● YOUR OBJECTIVE:
Resume the crossword clue write-up after its last entry, adding further clues with their answers and a short note on each in the same style.

● SOURCE DOCUMENT:

□ □ □

Constructed by: Erik Agard
Edited by: Rich Norris
Quicklink to a complete list of today’s clues and answers
Quicklink to comments
Theme: None
Bill’s time: 13m 08s
Bill’s errors: 0
Today’s Wiki-est, Amazonian Googlies
Across
1. Veal __ : PARM
Parmigiana is a dish from southern Italy. The original parmigiana was made with an aubergine (eggplant) filling, with cheese and tomato layers and then baked. Versions originating outside of Italy have replaced the aubergine with breaded cutlets of chicken or veal.
9. Actress Thompson of “Creed” : TESSA
Tessa Thompson is an actress from Los Angeles who is known for playing the supporting role of Jackie Cook on the TV show “Veronica Mars”, and for playing student leader Diane Nash in the 2014 film “Selma”.
“Creed” is a 2015 boxing movie, the seventh in the “Rocky” franchise. Sylvester Stallone returns as Rocky Balboa, but this time as a trainer. Rocky trains Apollo Creed’s son Adonis. Stallone was nominated for an Oscar for his supporting role in the film. It was the first Academy Award nomination he had received since the first “Rocky” film, which was released almost forty years earlier.
15. Posh “Peace!” : TA-TA!
An Englishman might say “ta-ta” or “cheerio” instead of “goodbye”. Well, supposedly so …
17. Israeli foreign minister during the Six-Day War : EBAN
Abba Eban was an Israeli diplomat and politician, born Aubrey Solomon Meir Eban in Cape Town, South Africa. While working at the United Nations after WWII, Eban changed his given name to “Abba”, the Hebrew word for “father”. He made this change as reportedly as he could see himself as the father of the nation of Israel.
The Six-Day War took place from June 5th to June 10th, 1967, and was fought between Israel and its neighbors Egypt, Jordan and Syria. By the time the ceasefire was signed, Israel had seized huge swaths of land formerly controlled by Arab states, namely the Gaza Strip, the Sinai Peninsula, the West Bank of the Jordan River and the Golan Heights. The overall territory under the control of Israel grew by a factor of three in just six days.
18. It began in 2010 with the Tunisian Revolution : ARAB SPRING
The term “Arab Spring” has been applied to the wave of protests, riots and civil wars that impacted the Arab world from 2010 to 2012. The uprisings were sparked by the Tunisian Revolution at the end of 2010 that led to the ouster of the longtime president and the institution of democratic elections. The period of instability that followed in some Arab League countries has been dubbed the “Arab Winter”.
20. Legendary Shawnee leader : TECUMSEH
Tecumseh was a leader of the Shawnee nation who pulled together a large tribal confederacy that opposed the US in what became known as Tecumseh’s War. Tecumseh’s War spilled over into the War of 1812 when Tecumseh’s confederacy became an ally of the British. Tecumseh was killed in 1813 by American forces at the Battle of the Thames, after which his confederacy disintegrated.
22. __ Rico : PUERTO
Puerto Rico is located in the northeastern Caribbean (in the Atlantic Ocean), east of the Dominican Republic. The name “Puerto Rico” is Spanish for “rich port”. The locals often call their island Borinquen, the Spanish form of “Boriken”, the original name used by the natives.

□ □ □

● DATASET CONTENT:
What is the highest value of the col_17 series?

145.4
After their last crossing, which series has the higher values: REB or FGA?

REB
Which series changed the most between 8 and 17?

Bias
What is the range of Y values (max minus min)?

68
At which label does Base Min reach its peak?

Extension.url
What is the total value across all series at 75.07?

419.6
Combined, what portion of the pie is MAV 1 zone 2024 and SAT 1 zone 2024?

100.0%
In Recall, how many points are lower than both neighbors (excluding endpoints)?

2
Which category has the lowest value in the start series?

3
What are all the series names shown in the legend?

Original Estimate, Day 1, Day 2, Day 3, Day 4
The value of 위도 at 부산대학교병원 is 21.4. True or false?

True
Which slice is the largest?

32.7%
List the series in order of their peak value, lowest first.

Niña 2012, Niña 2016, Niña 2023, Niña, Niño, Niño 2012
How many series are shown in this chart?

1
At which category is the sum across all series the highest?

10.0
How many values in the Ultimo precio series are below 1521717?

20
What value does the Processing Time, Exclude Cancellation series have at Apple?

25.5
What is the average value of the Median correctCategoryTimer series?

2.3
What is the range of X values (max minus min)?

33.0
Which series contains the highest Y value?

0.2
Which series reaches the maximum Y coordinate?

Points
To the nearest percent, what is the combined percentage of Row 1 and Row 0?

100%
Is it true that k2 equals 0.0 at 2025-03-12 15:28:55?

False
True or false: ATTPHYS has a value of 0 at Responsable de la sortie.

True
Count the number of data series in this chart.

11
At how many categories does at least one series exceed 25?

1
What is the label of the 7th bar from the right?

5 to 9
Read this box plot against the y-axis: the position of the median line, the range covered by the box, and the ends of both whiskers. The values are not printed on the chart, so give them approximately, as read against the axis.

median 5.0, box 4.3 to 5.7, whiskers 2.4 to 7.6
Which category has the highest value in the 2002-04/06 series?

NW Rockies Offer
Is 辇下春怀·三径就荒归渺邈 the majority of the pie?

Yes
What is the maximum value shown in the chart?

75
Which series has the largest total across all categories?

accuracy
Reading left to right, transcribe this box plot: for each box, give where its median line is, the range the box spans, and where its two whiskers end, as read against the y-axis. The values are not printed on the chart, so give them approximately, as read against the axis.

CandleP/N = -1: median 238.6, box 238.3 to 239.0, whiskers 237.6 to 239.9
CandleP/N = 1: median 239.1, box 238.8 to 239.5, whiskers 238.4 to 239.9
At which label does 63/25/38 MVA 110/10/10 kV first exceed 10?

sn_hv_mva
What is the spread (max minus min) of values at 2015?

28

□ □ □

● SOLVED PROBLEM:
27. Greek walkways : STOAS
A stoa was a covered walkway in Ancient Greece. A stoa usually consisted of columns lining the side of a building or buildings, with another row of columns defining the other side of the walkway. The columns supported a roof. Often stoae would surround marketplaces in large cities.
29. Spy-fi employer : CIA
Spy-fi is spy fiction that includes elements of science fiction.
30. Boggy biomes : FENS
I tend to think of “biome” is another word for ecosystem.
31. False pretenses : MOUNTEBANKERY
A mountebank is a charlatan, a swindler. The term applies more specifically to someone who sells quack medicines to a small crowd, using tricks and exaggerated stories to convince individuals to purchase. “Mountebank” comes into English via Italian from “monta” meaning “to mount” and “banco” meaning “bench”. The idea is that the swindler would “mount a bench” from where he can address the crowd and hawk his fraudulent wares.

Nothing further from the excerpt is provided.